During this period, we incidentally identified 9 patients with typical findings of COVID-19 in asymptomatic patients during routine CT scans. In accordance with Fleischner Society recommendations and our own Health Administration procedures, we carried out RT-PCR testing in these patients to identify potentially occult infections and limit further transmission both within the community and in the hospital [11]. None of the patients were RT-PCR-positive; there were 6 cases of pulmonary drug toxicity (5 immunotherapy-induced pneumonitis and one of interstitial pneumonia induced by bleomycin), 2 cases of disease progression and one case of influenza. The CT room was thoroughly disinfected after each of the scans. These data highlight the difficulty in correctly interpreting overlapping patterns between COVID-19 pneumonia and drug-induced pneumonia or disease progression, especially lung cancer. At the time of the writing of this manuscript, there had been no cases of COVID-19 among the staff of the Radiology Unit.

Future prospects

There are now plans in Italy to slowly reduce healthcare lockdown measures and restart non-urgent care in areas with a low incidence of COVID-19, similar to the “Opening up America again” guidelines published in April 19 [24].

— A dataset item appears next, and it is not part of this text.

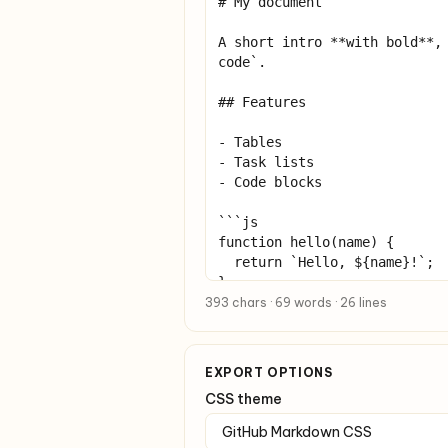
393 chars · 69 words · 26 lines
EXPORT OPTIONS
CSS theme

Following the indications of our Regional government, we will slowly reopen imaging facilities while also maintaining the safety measures successfully used for patients and staff during the lockdown. The expected surge of examinations will be managed by:

  • extending the operating hours of US and MRI and using another CT scan normally used by the Radiotherapy Unit for CT setup (Philips Brilliance Big Bore 16-slice CT scanner);

  • developing shorter imaging protocols for MRI examinations;

  • carefully evaluating with our oncologist colleagues the need to reschedule all follow-up examinations canceled;

  • modifying the setup of the triage tensile structure to streamline access to the center for patients and healthcare operators, given that it will be in use for at least 12 months.

Conclusions

The general measures adopted at our cancer center were substantially in line with what has been done in “Cancer Core Europe” [25], but maybe not completely applicable to general hospitals.

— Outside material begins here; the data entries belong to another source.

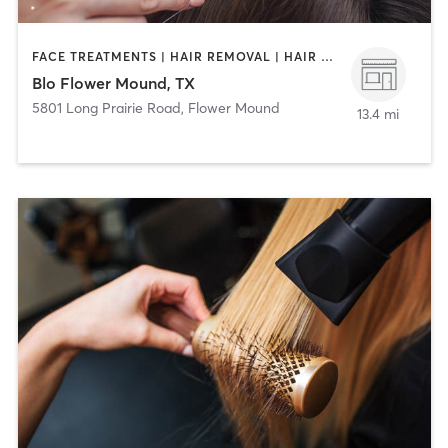
FACE TREATMENTS | HAIR REMOVAL | HAIR SALON | MAKEUP / LASHES / BROWS
Blo Flower Mound, TX
5801 Long Prairie Road
,
Flower Mound
13.4 mi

After 8 weeks of triage and decreased activities, it can be concluded that our Radiology Unit’s management of patients proved safe both for patients and staff. In fact, our daily routine contributed substantially to keeping our institute and radiology staff COVID-19-free, despite the fact that we are situated in one of the three worst hit COVID-19 areas in Italy. In accordance with the mission of healthcare and research of our institute, we guaranteed all urgent and semi-urgent examinations, including those to stage newly discovered cancer and those to assess response to therapy (i.e., patients taking part in clinical trials and also those undergoing standard chemotherapy and/or radiotherapy, which accounts for around 200 patients/day), thus ensuring the continuity of the diagnostic and therapeutic pathway of cancer patients attending our center. Our policy was substantially in line with what has currently been published [2].

Radiologists need to become familiar with COVID-19 CT patterns so that they can identify the infection in patients imaged for other reasons and refer them for RT-PCR testing. Our recent experience highlighted the difficulty in distinguishing between COVID-19 patterns and drug-induced pneumonitis (especially immunotherapy) or progression of lung cancer because of overlapping radiological features. This may be a less frequent occurrence outside of cancer institutes where the pretest probability for COVID-19 for non-oncological patients with symptoms (according to Bayesian logic) is very high, but obviously, it is pertinent to our daily clinical practice. Thanks to the precious collaboration between the staff of our institute (oncologists, healthcare management, nurses, diagnostic radiographers) and the Civil Defense Corps, we are ready to slowly move into the next phase of the pandemic, “Opening up Cancer Imaging again,” keeping people safe.